(Passage shown)

Not a good idea to decrypt on GPU with -hp, not at least on AMD hardware
with OpenCL (yes, I tried it ). This increases the GPR pressure and that
impacts the whole kernel performance, it's not worth it. What I did not try
is separate AES kernel post the setcryptkeys one, but I suspect kernel
launch latency and memory transfers would make the whole excercise
worthless.
I also had a look at crark's CUDA code and I don't think it's quite
optimal. Not quite glad with the speeds on my AMD hardware too. Porting
that to OpenCL would be a disaster, at least on AMD hardware, it's like a
quick port from CPU to GPU :) Too much loops, too much branches, byte
addressable stores, the SHA1 implementation is like taken from OpenSSL too
:)
Anyway I am working on 7z now, things are even more fun here.

(End Passage shown)
(Extracted information)

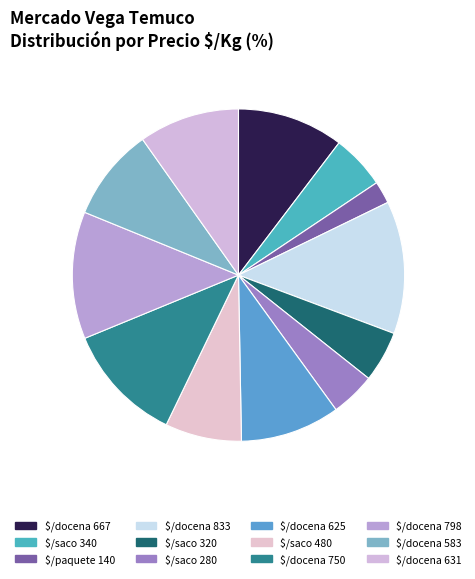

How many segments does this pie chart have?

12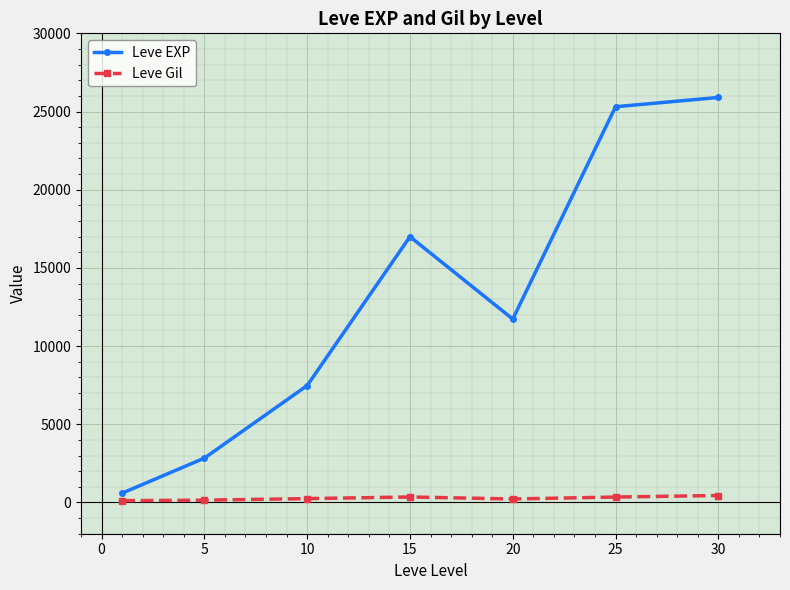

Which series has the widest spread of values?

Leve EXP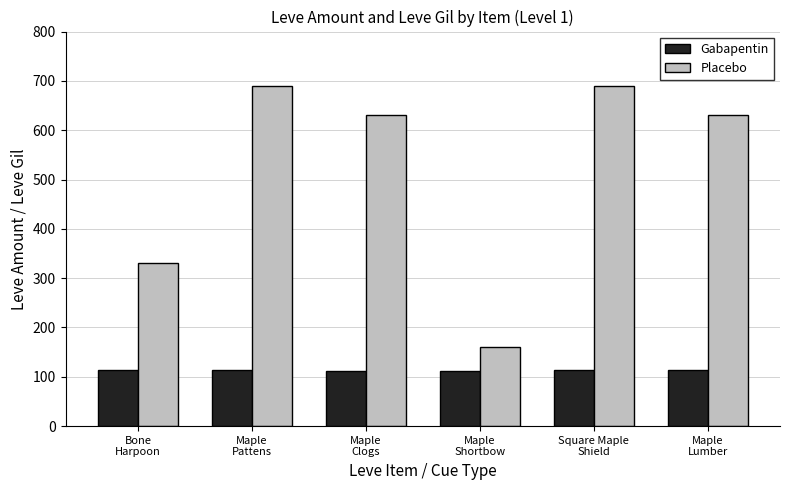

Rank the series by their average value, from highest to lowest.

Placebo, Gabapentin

(End Extracted information)

Update the passage on GPU porting, starting at "I also had a" and ending at "more fun here.", so that "nightmare" replaces "disaster".

- Solution to the exercise:
I also had a look at crark's CUDA code and I don't think it's quite
optimal. Not quite glad with the speeds on my AMD hardware too. Porting
that to OpenCL would be a nightmare, at least on AMD hardware, it's like a
quick port from CPU to GPU :) Too much loops, too much branches, byte
addressable stores, the SHA1 implementation is like taken from OpenSSL too
:)
Anyway I am working on 7z now, things are even more fun here.